By PAUL NEWBERRY, Associated Press
ATLANTA (AP) — The loss stuck with them for a year, pushing the San Francisco 49ers in everything they did.
They didn't want to feel that way again.
Not to worry.
The 49ers are headed to the Super Bowl.
Bouncing back from a bitter loss in the 2012 NFC championship game, San Francisco cleared the hurdle it couldn't quite get over the previous season. And, boy, did the 49ers earn it, rallying from an early 17-0 deficit to beat the Atlanta Falcons 28-24 on Sunday.
"We worked so hard," said Frank Gore, who ran for a pair of touchdowns, including the go-ahead score with 8:23 remaining. "We knew that we got here last year and it didn't happen. But we got back and we said to ourselves, as a team, that this time we've got to walk through the door. You really don't get opportunities like this."
The 49ers used to get them all the time, winning five Super Bowl titles in the 1980s and '90s. Now, with a clutch quarterback (Colin Kaepernick), a budding genius of a coach (Jim Harbaugh) and a big-play defense, they're ready to start a new dynasty.
They were one win away from playing for it all last season, until a fumbled return in the NFC championship game led to the winning field goal in overtime for the eventual Super Bowl champion New York Giants.
When the Falcons raced to their big lead by the first play of the second quarter, San Francisco (13-4-1) appeared headed for more disappointment.
But no one lost faith, and the 49ers pulled off the biggest comeback victory ever in an NFC championship game, according to STATS.
The previous record was 13 points — Atlanta's victory over Minnesota in the 1999 title game, which sent the Falcons to what remains the only Super Bowl appearance in franchise history. The AFC championship game record is 18 points, when Indianapolis rallied past New England in 2007.
"I don't really think it's destiny or anything like that written on the walls," 49ers defensive tackle Justin Smith said. "It's the team that works the hardest, prepares the hardest, and has the best players and coaching staff. You pour all that in together and it comes out pretty good at the end."
The 49ers advanced to face Baltimore at New Orleans in two weeks, looking to join Pittsburgh as the only franchises with six Super Bowl titles. It'll be a brother-vs.-brother matchup, too; John Harbaugh coaches the Ravens.
But Jim Harbaugh wasn't concerned about a family reunion.
He was hoppin' mad when a disputed call went against the 49ers on Atlanta's potential winning drive in the closing minutes.
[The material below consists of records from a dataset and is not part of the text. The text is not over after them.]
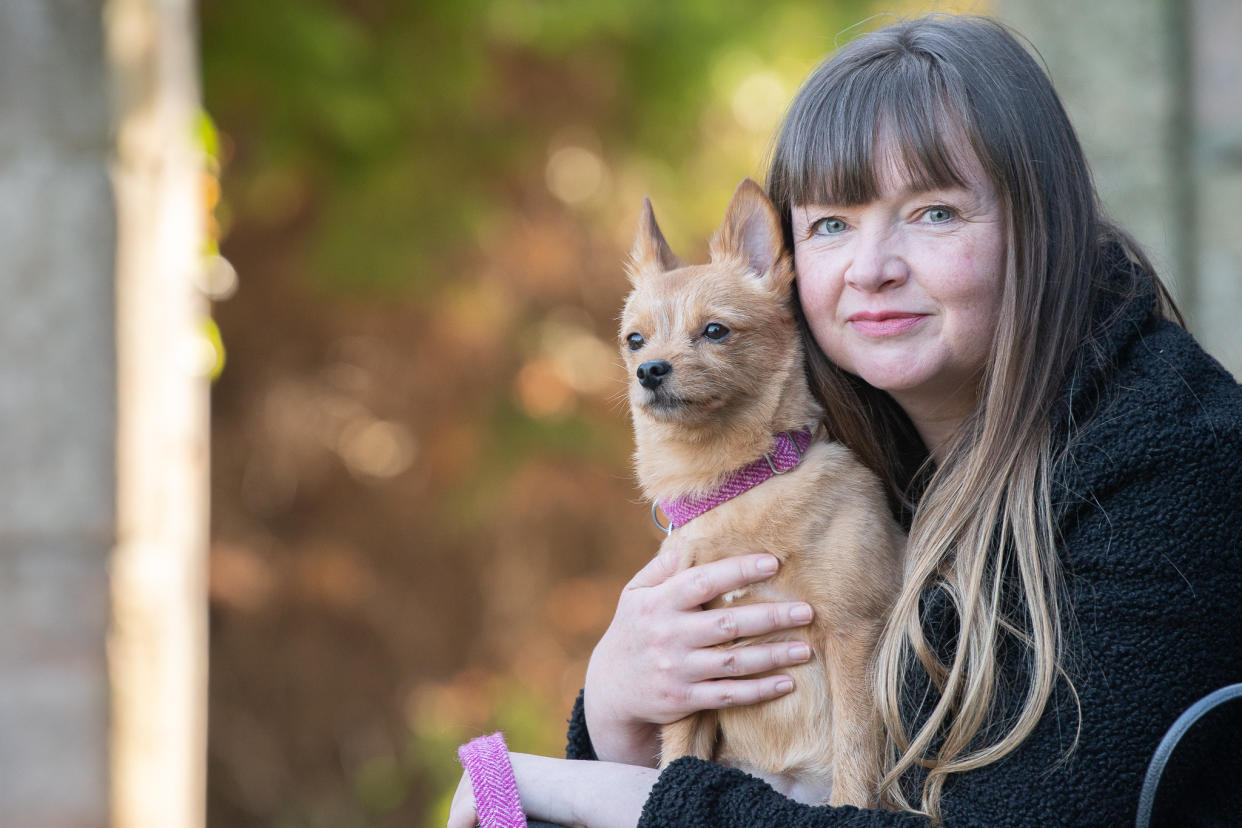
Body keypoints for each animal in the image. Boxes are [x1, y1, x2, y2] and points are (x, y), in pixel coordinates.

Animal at [618, 178, 904, 804]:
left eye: (715, 331)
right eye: (633, 340)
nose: (649, 369)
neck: (734, 484)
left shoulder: (853, 634)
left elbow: (856, 757)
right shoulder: (691, 676)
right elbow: (677, 757)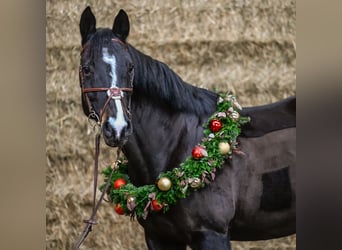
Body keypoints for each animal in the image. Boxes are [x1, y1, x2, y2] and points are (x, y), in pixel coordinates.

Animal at [79, 6, 296, 249]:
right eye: (86, 69)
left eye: (130, 67)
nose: (118, 128)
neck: (179, 144)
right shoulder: (160, 237)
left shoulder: (212, 234)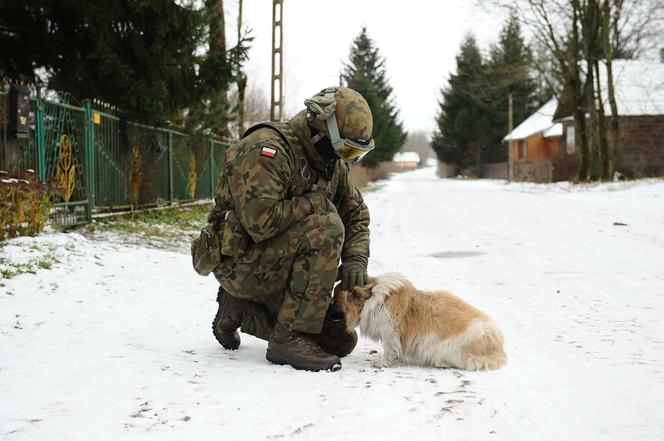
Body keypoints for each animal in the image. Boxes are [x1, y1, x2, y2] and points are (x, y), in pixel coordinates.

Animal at [334, 270, 506, 370]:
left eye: (335, 298)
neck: (370, 299)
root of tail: (496, 346)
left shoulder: (389, 332)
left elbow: (389, 350)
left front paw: (382, 363)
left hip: (448, 347)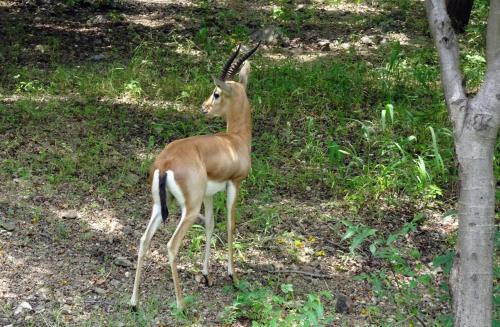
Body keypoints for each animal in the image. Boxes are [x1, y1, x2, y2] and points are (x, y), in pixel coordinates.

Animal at [129, 43, 262, 310]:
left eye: (216, 94)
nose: (204, 107)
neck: (235, 141)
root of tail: (165, 162)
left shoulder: (210, 194)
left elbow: (210, 224)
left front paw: (206, 274)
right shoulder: (234, 184)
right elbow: (230, 224)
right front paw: (233, 276)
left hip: (160, 205)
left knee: (144, 240)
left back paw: (134, 302)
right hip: (189, 210)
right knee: (171, 245)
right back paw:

Harbaugh leaped in the air, screamed at the officials and had to be restrained by his staff from charging the field.
But the 49ers stopped Atlanta on a fourth-down play at their own 10, as linebacker NaVorro Bowman reached in to swat the ball away from Roddy White on a pass across the middle with 1:09 remaining.
San Francisco ran off all but the final 6 seconds, not nearly enough time for Matt Ryan to pull out another improbable comeback.
The previous week, Atlanta (14-4) squandered a 20-point lead in the fourth quarter against the Seattle Seahawks, nearly becoming the first team to lose with such a daunting advantage in the final period of a playoff game. But Ryan completed two long passes in the final 30 seconds, and Matt Bryant kicked a 49-yard field goal for a 30-28 victory.
After Gore's second TD gave San Francisco its first lead of the day, the Falcons took the ensuing kickoff and used up nearly all the clock while going 70 yards. They might have reclaimed the lead if Harry Douglas had been able to stay on his feet while hauling in a 22-yard pass.
The defender slipped, leaving Douglas all alone down the sideline. But he tripped, too, doing well to make the catch without the ball hitting the turf. Harbaugh thought it did, challenging the call, but the referee ruled it a catch after looking at the replay.
That's when Harbaugh nearly lost it.
It all worked out, though.
"We rose up there at the end," Harbaugh said. "It was a great finish for our defense, an exclamation point on the game."